- Joined
- Nov 13, 2012
Those things were a factor, sure. And I'm definitely not saying it's ALL Kori's fault either or that Jason is blameless in the situation either.
That said, I do question the constant layout switching last season. And the fact they waited to change the choreography of the FS (or that they didn't go back to The Piano FS) until U.S. Nationals. Everything just felt really reactionary last season.
But i don't know, maybe everything had to happen the way they did so Jason could realize it was time to make some major changes.
ETA: Sorry, I didn't mean to bring up a debate with that post -- I just felt a certain sentiment, which is why I brought it up.
I think we're all glad that Jason seems to be in a good place now and we have things to look forward to as fans.
I've felt for a long time that if one puts in and takes out a jump difficulty - in this case the quad, but could be something else - depending on anything other than injury or illness (those are entirely different circumstances) chances are that that difficulty becomes a bugbear in the skater's mind. I've seen it with multiple skaters who do that - they never seem to develop consistency with that jump.

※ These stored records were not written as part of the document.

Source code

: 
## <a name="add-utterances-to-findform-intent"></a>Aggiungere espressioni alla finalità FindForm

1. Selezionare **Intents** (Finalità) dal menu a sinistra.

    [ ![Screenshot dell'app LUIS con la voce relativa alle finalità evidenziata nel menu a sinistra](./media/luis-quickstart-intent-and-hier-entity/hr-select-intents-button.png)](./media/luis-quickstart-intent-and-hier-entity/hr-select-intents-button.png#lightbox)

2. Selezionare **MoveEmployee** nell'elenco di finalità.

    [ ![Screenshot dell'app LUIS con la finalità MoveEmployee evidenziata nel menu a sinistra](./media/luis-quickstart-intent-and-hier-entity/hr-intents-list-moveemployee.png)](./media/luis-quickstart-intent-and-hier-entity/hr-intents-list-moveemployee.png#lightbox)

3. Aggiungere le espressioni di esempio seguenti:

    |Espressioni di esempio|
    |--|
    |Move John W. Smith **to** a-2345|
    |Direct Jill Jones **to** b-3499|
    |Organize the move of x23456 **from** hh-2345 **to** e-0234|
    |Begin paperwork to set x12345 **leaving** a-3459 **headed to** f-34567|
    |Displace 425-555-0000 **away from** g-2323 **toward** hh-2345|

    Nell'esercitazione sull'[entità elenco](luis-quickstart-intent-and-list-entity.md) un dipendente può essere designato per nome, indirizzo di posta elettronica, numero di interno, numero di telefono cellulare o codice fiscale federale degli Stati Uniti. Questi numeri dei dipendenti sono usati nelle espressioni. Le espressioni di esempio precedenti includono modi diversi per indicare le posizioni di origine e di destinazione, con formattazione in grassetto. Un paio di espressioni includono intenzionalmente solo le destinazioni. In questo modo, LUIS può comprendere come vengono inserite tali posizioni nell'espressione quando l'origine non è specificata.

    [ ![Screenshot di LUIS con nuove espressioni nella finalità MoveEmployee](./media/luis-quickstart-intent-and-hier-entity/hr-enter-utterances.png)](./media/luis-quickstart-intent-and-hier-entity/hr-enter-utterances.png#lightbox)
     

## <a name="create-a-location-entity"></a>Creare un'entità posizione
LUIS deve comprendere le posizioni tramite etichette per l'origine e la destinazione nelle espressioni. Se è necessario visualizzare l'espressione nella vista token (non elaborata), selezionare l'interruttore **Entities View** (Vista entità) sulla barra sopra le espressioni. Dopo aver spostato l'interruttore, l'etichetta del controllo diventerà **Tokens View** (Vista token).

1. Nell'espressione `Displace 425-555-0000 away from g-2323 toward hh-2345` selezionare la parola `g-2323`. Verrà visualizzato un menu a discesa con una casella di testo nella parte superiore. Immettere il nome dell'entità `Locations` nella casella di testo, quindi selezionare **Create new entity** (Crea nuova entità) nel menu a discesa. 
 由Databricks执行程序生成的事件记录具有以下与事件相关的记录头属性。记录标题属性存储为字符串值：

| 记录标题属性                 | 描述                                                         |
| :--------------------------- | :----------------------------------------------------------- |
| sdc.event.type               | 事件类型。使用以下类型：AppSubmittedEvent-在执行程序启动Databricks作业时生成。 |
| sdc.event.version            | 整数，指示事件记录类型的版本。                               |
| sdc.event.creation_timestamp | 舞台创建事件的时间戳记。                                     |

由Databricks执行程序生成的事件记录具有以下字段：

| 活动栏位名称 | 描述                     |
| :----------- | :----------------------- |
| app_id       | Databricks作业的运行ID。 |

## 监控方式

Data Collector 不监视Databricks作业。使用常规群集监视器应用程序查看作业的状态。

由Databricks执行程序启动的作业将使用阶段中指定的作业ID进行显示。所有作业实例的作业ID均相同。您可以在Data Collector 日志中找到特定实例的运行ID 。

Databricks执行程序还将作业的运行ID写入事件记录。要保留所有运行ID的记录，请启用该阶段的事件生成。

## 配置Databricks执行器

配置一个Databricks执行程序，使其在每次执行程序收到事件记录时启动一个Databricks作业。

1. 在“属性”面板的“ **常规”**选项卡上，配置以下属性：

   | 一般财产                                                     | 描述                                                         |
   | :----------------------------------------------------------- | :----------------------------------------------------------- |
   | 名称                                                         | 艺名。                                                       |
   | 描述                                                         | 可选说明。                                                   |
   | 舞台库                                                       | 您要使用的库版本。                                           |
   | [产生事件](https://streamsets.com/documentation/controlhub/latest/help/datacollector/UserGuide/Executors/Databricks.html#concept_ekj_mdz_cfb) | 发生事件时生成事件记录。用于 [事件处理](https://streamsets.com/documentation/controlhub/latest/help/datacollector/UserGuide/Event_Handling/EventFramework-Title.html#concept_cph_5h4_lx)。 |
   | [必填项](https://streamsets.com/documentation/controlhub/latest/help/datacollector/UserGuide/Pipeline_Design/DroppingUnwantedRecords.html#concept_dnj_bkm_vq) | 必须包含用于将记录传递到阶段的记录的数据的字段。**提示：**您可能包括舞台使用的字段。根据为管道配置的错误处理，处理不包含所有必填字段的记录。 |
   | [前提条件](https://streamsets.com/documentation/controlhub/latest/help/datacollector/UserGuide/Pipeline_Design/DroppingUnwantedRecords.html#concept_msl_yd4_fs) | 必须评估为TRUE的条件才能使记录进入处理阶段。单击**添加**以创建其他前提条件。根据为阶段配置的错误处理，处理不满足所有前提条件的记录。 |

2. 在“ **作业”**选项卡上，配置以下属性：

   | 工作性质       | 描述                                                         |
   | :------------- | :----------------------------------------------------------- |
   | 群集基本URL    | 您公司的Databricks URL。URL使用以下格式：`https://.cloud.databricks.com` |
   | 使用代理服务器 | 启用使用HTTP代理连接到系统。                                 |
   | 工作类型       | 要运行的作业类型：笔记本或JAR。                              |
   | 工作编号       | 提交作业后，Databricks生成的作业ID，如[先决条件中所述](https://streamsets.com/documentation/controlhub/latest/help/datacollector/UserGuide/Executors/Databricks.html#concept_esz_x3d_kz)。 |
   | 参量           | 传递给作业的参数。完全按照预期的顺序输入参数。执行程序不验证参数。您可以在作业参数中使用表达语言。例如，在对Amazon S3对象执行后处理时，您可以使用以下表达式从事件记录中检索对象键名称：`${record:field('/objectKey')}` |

Note: Of course putting in an element that the skater has not mastered, at all, is also something I'm against, as that too will play havoc with the skater's confidence. But if an element has been deemed good enough to put in - then keep it in. Don't try to "protect" the skater from it, or keep them "safe" from failure. It then becomes this Terrible Thing that should be avoided if at all possible - and it's not a good thing if the skater gets the sense that he's almost expected to fail at it.